### Description of the task
What is needed is a verbatim copy of each record below.

### Extracted data
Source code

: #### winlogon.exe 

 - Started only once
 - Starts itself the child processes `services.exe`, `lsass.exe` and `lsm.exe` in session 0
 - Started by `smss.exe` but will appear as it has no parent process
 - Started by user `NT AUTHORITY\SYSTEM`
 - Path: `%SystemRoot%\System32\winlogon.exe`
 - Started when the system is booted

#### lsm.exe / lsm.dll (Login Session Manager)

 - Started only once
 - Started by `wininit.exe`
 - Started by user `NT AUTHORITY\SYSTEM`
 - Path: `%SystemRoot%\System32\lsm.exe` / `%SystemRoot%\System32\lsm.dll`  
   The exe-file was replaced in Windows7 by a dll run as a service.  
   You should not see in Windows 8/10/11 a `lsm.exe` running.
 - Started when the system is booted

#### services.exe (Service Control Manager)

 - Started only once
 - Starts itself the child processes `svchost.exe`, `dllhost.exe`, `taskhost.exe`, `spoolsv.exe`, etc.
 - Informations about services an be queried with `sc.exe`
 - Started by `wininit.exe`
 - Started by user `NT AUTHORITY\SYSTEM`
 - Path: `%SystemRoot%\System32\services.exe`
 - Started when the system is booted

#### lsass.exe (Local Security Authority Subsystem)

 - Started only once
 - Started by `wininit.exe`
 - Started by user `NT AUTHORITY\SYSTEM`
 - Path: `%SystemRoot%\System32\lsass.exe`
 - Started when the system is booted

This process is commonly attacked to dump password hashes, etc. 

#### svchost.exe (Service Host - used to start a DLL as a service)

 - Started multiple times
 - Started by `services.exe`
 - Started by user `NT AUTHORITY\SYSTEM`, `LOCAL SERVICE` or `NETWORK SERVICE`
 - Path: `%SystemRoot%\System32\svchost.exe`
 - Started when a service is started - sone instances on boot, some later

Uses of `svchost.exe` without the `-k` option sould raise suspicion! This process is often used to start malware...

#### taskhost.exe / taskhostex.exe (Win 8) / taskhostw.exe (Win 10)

### Written response
Source code

: #### winlogon.exe 

 - Started only once
 - Starts itself the child processes `services.exe`, `lsass.exe` and `lsm.exe` in session 0
 - Started by `smss.exe` but will appear as it has no parent process
 - Started by user `NT AUTHORITY\SYSTEM`
 - Path: `%SystemRoot%\System32\winlogon.exe`
 - Started when the system is booted

#### lsm.exe / lsm.dll (Login Session Manager)

 - Started only once
 - Started by `wininit.exe`
 - Started by user `NT AUTHORITY\SYSTEM`
 - Path: `%SystemRoot%\System32\lsm.exe` / `%SystemRoot%\System32\lsm.dll`  
   The exe-file was replaced in Windows7 by a dll run as a service.  
   You should not see in Windows 8/10/11 a `lsm.exe` running.
 - Started when the system is booted

#### services.exe (Service Control Manager)

 - Started only once
 - Starts itself the child processes `svchost.exe`, `dllhost.exe`, `taskhost.exe`, `spoolsv.exe`, etc.
 - Informations about services an be queried with `sc.exe`
 - Started by `wininit.exe`
 - Started by user `NT AUTHORITY\SYSTEM`
 - Path: `%SystemRoot%\System32\services.exe`
 - Started when the system is booted

#### lsass.exe (Local Security Authority Subsystem)

 - Started only once
 - Started by `wininit.exe`
 - Started by user `NT AUTHORITY\SYSTEM`
 - Path: `%SystemRoot%\System32\lsass.exe`
 - Started when the system is booted

This process is commonly attacked to dump password hashes, etc. 

#### svchost.exe (Service Host - used to start a DLL as a service)

 - Started multiple times
 - Started by `services.exe`
 - Started by user `NT AUTHORITY\SYSTEM`, `LOCAL SERVICE` or `NETWORK SERVICE`
 - Path: `%SystemRoot%\System32\svchost.exe`
 - Started when a service is started - sone instances on boot, some later

Uses of `svchost.exe` without the `-k` option sould raise suspicion! This process is often used to start malware...

#### taskhost.exe / taskhostex.exe (Win 8) / taskhostw.exe (Win 10)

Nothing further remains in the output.